Unbequemes Schachgenie

Von Ulrich Heyden, SZ-Korrespondent in Moskau

Garri Kasparow, russischer Oppositionspolitiker und Ex-Schachweltmeister, soll bei seiner Festnahme einen Polizisten gebissen haben.

Schon mehrfach ist Garri Kasparow bei Aktionen der Opposition verhaftet worden. Aber vor dem Moskauer Chamowniki-Gericht, wo am Freitag das Urteil im Fall der Punkband „Pussy Riot“ gesprochen worden war, ging es besonders ruppig zu.

Der 49-jährige Oppositionspolitiker gab gerade ein Interview, als er von mehreren Polizisten umringt und abgeführt wurde. Auf einem Video ist zu sehen, wie mehrere Beamte den Oppositionspolitiker zu Boden werfen und ihn in einen Polizeibus stoßen. Bei einem Fluchtversuch soll der Oppositionspolitiker dann einen Polizisten gebissen haben. Wenn gegen den Ex-Schachweltmeister ein Strafverfahren eingeleitet wird, drohen ihm bis zu fünf Jahre Haft.

Kasparow gehört mit dem von ihm 2007 ins Leben gerufenen „Marsch der Andersdenkenden“ zu den Vätern der Protestbewegung gegen Wladimir Putin. Ein Jahr später gründete der Oppositionspolitiker zusammen mit dem ehemaligen Vizepremier Boris Nemzow das rechtsliberale Oppositionsbündnis „Solidarnost“, welche sich führend an den Aktionen der Protestbewegung in der ersten Jahreshälfte 2012 beteiligte.

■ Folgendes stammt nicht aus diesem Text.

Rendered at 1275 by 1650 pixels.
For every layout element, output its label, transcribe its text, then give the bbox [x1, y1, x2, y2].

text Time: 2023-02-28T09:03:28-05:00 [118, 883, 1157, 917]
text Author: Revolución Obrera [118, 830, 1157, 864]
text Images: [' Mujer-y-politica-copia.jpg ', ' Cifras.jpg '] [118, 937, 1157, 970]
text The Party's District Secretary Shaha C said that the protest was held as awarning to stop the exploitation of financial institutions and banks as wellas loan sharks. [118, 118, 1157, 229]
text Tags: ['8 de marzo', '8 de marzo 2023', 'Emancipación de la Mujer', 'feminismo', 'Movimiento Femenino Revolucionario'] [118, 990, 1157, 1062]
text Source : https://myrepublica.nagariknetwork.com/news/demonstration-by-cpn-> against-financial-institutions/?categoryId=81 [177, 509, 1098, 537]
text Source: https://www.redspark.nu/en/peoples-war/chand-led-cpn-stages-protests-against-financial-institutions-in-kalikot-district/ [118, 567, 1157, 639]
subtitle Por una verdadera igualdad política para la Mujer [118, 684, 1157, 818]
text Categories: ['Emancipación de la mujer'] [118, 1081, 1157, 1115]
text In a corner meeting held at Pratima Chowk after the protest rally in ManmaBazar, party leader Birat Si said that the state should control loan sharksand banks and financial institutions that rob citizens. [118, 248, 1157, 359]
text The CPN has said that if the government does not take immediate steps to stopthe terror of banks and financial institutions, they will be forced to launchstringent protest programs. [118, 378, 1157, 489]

Berühmt war Kasparow schon lange vorher. Der Sohn einer jüdisch-armenischen Familie galt als einer der genialsten Schachspieler. Schon im Alter von fünf Jahren entdeckte er in seiner Geburtsstadt Baku die Leidenschaft für das königliche Spiel. Schnell blieb das Talent Kasparows auch Schachexperten im fernen Moskau nicht verborgen. Schon mit 17 erhielt er den Titel eines internationalen Schach-Großmeisters. Und nur fünf Jahre später wurde er jüngster Weltmeister aller Zeiten – gegen seinen Landsmann Anatoli Karpow, mit dem er sich immer wieder faszinierende Duelle lieferte. In den 90er-Jahren erregte Kasparow weltweites Aufsehen, als er gegen den vom US-Konzern IBM entwickelten Schachcomputer „Deep Blue“ gewann.

Das Schachgenie gilt als ein sehr rationaler Mensch. Nur eine „hysterische Dame“ würde einen Polizisten beißen, sagte die Vorsitzende der Menschenrechtsorganisation „Helsinki-Gruppe“ zu den jüngsten Vorwürfen gegen Kasparow. Das wird ihm aber ebenso wenig helfen wie die zahlreichen ironischen Kommentare, die im russischen Internet die Runde machen. Vizepremier Dmitri Rogosin, der Russlands Vertreter bei der Nato in Brüssel war und heute für die russische Rüstungsindustrie zuständig ist, schlug dem angeblich verletzten Polizisten in seinem Twitter-Blog vor, sich gegen Tollwut impfen zu lassen.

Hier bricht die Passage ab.